Extracted page text data
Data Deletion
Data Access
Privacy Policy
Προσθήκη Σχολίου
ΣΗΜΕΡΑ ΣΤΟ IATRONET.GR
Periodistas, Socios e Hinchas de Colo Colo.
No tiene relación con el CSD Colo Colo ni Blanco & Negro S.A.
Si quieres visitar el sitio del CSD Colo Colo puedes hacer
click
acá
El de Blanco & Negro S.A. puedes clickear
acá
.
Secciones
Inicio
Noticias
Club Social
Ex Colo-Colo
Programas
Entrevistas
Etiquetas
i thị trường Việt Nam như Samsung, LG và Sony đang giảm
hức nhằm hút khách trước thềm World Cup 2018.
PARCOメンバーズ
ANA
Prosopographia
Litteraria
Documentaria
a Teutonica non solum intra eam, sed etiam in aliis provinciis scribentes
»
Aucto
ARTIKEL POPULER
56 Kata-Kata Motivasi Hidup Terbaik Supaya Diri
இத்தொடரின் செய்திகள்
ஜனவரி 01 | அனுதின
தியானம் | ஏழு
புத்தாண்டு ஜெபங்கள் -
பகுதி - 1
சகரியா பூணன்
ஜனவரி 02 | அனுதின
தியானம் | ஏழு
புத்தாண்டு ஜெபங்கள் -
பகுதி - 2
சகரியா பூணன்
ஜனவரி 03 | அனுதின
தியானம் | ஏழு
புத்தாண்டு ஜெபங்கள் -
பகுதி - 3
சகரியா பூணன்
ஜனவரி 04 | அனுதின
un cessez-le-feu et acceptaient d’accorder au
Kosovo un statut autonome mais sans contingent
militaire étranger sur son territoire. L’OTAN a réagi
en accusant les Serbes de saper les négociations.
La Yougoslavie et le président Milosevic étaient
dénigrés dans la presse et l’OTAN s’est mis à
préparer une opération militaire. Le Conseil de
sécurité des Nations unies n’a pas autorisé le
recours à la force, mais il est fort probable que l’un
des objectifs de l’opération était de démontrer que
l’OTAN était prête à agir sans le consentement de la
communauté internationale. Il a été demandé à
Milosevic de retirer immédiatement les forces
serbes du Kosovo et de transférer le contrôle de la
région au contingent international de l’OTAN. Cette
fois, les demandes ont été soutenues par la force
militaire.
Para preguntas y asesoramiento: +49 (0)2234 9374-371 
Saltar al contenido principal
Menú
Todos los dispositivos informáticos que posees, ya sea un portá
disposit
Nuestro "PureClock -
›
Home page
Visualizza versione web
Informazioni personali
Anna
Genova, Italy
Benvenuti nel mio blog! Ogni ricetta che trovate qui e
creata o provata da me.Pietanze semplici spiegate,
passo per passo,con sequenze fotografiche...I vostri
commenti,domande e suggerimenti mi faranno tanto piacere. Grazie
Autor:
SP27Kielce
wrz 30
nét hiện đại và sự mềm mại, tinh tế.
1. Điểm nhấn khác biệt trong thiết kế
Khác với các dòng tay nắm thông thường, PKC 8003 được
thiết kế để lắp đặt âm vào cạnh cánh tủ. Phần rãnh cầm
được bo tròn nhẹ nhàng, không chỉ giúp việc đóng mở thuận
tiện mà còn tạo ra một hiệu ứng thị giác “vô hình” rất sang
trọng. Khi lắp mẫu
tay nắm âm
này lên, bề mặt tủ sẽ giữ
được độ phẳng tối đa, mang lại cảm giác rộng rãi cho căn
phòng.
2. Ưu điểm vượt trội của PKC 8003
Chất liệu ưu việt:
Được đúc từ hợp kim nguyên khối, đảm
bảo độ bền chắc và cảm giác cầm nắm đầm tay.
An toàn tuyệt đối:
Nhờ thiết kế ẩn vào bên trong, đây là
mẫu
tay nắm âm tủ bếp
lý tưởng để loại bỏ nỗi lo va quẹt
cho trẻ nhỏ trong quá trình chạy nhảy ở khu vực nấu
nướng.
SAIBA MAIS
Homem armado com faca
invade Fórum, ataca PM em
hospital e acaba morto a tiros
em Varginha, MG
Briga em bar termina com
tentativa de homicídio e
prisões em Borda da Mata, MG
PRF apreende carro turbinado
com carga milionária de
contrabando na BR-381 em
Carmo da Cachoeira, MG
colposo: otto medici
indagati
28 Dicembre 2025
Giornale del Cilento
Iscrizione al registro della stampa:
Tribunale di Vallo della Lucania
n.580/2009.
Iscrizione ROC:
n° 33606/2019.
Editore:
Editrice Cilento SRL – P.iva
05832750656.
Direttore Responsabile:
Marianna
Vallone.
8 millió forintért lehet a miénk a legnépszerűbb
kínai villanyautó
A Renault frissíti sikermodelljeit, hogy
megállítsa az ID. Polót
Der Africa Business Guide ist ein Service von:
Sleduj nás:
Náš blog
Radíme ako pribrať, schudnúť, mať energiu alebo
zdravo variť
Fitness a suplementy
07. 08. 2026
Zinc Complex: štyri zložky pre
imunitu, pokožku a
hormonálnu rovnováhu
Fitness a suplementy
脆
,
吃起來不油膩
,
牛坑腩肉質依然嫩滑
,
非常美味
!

WHAT THE EXERCISE ASKS: Echo the records verbatim, everything from the start of the records down to and including the line containing "dénigrés dans la presse et l’OTAN s’est mis à".

PROBLEM SOLUTION:
Data Deletion
Data Access
Privacy Policy
Προσθήκη Σχολίου
ΣΗΜΕΡΑ ΣΤΟ IATRONET.GR
Periodistas, Socios e Hinchas de Colo Colo.
No tiene relación con el CSD Colo Colo ni Blanco & Negro S.A.
Si quieres visitar el sitio del CSD Colo Colo puedes hacer
click
acá
El de Blanco & Negro S.A. puedes clickear
acá
.
Secciones
Inicio
Noticias
Club Social
Ex Colo-Colo
Programas
Entrevistas
Etiquetas
i thị trường Việt Nam như Samsung, LG và Sony đang giảm
hức nhằm hút khách trước thềm World Cup 2018.
PARCOメンバーズ
ANA
Prosopographia
Litteraria
Documentaria
a Teutonica non solum intra eam, sed etiam in aliis provinciis scribentes
»
Aucto
ARTIKEL POPULER
56 Kata-Kata Motivasi Hidup Terbaik Supaya Diri
இத்தொடரின் செய்திகள்
ஜனவரி 01 | அனுதின
தியானம் | ஏழு
புத்தாண்டு ஜெபங்கள் -
பகுதி - 1
சகரியா பூணன்
ஜனவரி 02 | அனுதின
தியானம் | ஏழு
புத்தாண்டு ஜெபங்கள் -
பகுதி - 2
சகரியா பூணன்
ஜனவரி 03 | அனுதின
தியானம் | ஏழு
புத்தாண்டு ஜெபங்கள் -
பகுதி - 3
சகரியா பூணன்
ஜனவரி 04 | அனுதின
un cessez-le-feu et acceptaient d’accorder au
Kosovo un statut autonome mais sans contingent
militaire étranger sur son territoire. L’OTAN a réagi
en accusant les Serbes de saper les négociations.
La Yougoslavie et le président Milosevic étaient
dénigrés dans la presse et l’OTAN s’est mis à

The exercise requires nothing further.